Sunday, April 29, 2012

Cultural Ambiguity

If you ask an average Canadian what "Canadian culture" is, chances are he/she may not have an answer. When I think about Canadian culture, I automatically go to a place where I think maple syrup, hockey, dry humour. Not much else comes to mind (besides a history of deeply-entrenched racism - but let's put that aside for now).

Oddly enough, I miss the cultural black hole that is Canada. It gives you room to make your own culture, to establish your own sense of belonging, on your own terms. Sure, there are societal expectations with regards to a general sense of politeness, but besides that, not much else.

Your family is the essential source of cultural upbringing, meaning that each family has its own set of rules and understandings. I miss my family's culture, which as I have learned, is far from that of Egyptian culture. Mostly, I miss just being me without having others judge on the appropriateness of my behaviour based solely on "what is just done" in their culture.

Home, how I long for thee.

Sunday, April 08, 2012

Cat calls

I was walking down the street yesterday afternoon when I passed a man standing beside his truck. I could tell he was staring at me, but most Egyptians have staring problems, so I didn't give it a second thought. But right as I passed him, and my ear was at the same level as his mouth, he called me "3asal" (i.e. honey). I ignored him and quickly passed, but I was so disgusted that it took me all my willpower to not turn around and say something to him that I would've probably regretted.

Part of me always thought it was only the girls who didn't wear hijab or wore tight, revealing clothes that were harassed by men. I was wrong. I was wearing a long skirt and long loose shirt and my hijab covered everything that it should, not to mention a wedding ring. So logically speaking, according to my appearance I should be safe from cat calls, but obviously this isn't the case.

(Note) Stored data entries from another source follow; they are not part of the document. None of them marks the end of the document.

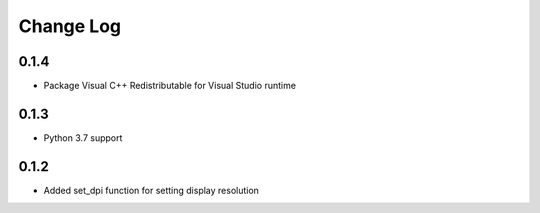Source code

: .. :changelog:

Change Log
==========

0.1.4
+++++
* Package Visual C++ Redistributable for Visual Studio runtime

0.1.3
+++++

* Python 3.7 support

0.1.2
+++++

* Added set_dpi function for setting display resolution
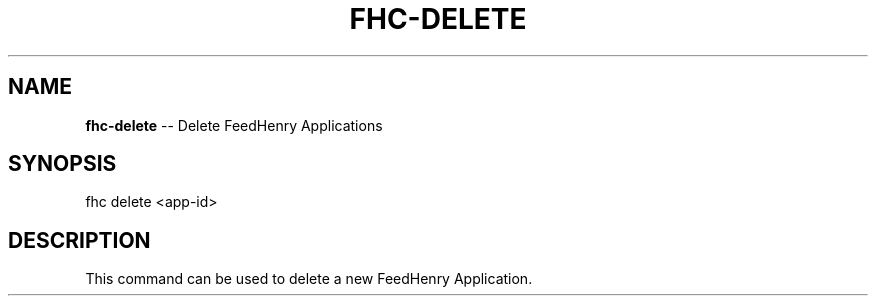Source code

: .\" Generated with Ronnjs 0.3.8
.\" http://github.com/kapouer/ronnjs/
.
.TH "FHC\-DELETE" "1" "April 2012" "" ""
.
.SH "NAME"
\fBfhc-delete\fR \-\- Delete FeedHenry Applications
.
.SH "SYNOPSIS"
.
.nf
fhc delete <app\-id> 
.
.fi
.
.SH "DESCRIPTION"
This command can be used to delete a new FeedHenry Application\.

It has happened a couple of times before (naturally only when I'm alone), and each time I was wearing clothes that were more modest than the last time. This kind of thing makes me dislike going out alone, which is frustrating since I'm used to being an independent person. Needless to say, I now fully understand why some women choose to wear the niqab in Egypt.

It's not really about a woman's beauty, it's about the lack of care and restraint shown by many men in this society. It's about this type of thing being acceptable and not taken seriously by most people. In fact, I've seen many girls giggle to each other when men around them make comments, like it's funny. It's not funny. To me it's a question of power. Those men are exerting their apparently God-given right and power over random women. Women are forced into experiencing disrespect and sexual harassment, while harbouring the fear of violence or being exposed to humiliation if they fight back.

The power struggle between men and women becomes very obvious in these cases. Let's be honest, men do have that power of women - the power to make them feel weak, objectified, one dimensional. To me it seems that the more power men lose, the more they feel the need to exert their power on someone deemed to be weaker.

Naturally this isn't a unique characteristic found solely in Egyptian society - it's almost universal, which is sad.

Monday, April 02, 2012


It is now apparently an Egyptian thing to have your purse snatched off your shoulder by a passing motorcycle/rickshaw driver. Yup, they just speed past you, extend their arm and WOOSH grab that thing and race off. Also, if you're wearing visible jewelry like a necklace, they will grab it off your neck (as they did to my aunt, who now refuses to ever wear jewelry in public).

I suppose your run-of-the-mill muggings wouldn't work that well here since, if he was on foot, average people would run after the thief and beat him up. So I guess this is the next best thing, considering it's hard to catch a thief that has already sped away. And you can think again if you believe the "police" will be of any help.

Alhamdulillah, it has never happened to me - and I hope my high levels of paranoia will ensure that it never does. I never carry an over-the-shoulder purse when I'm alone. Always one that crosses over my chest. Or if I can afford to, I just put my things in my pockets and forgo carrying a purse at all.

Also, the traffic situation (now that cops are nowhere to be found) is just insane. You'll find 2-3 cars trying to fit into a one lane street. Cars are parked in every possible place. Nobody obeys traffic lights or one-way street signs. I suppose driving has always been pretty bad here, but now it's so much worse, if you can possibly imagine.

Basically, I'm living in chaos. Bye.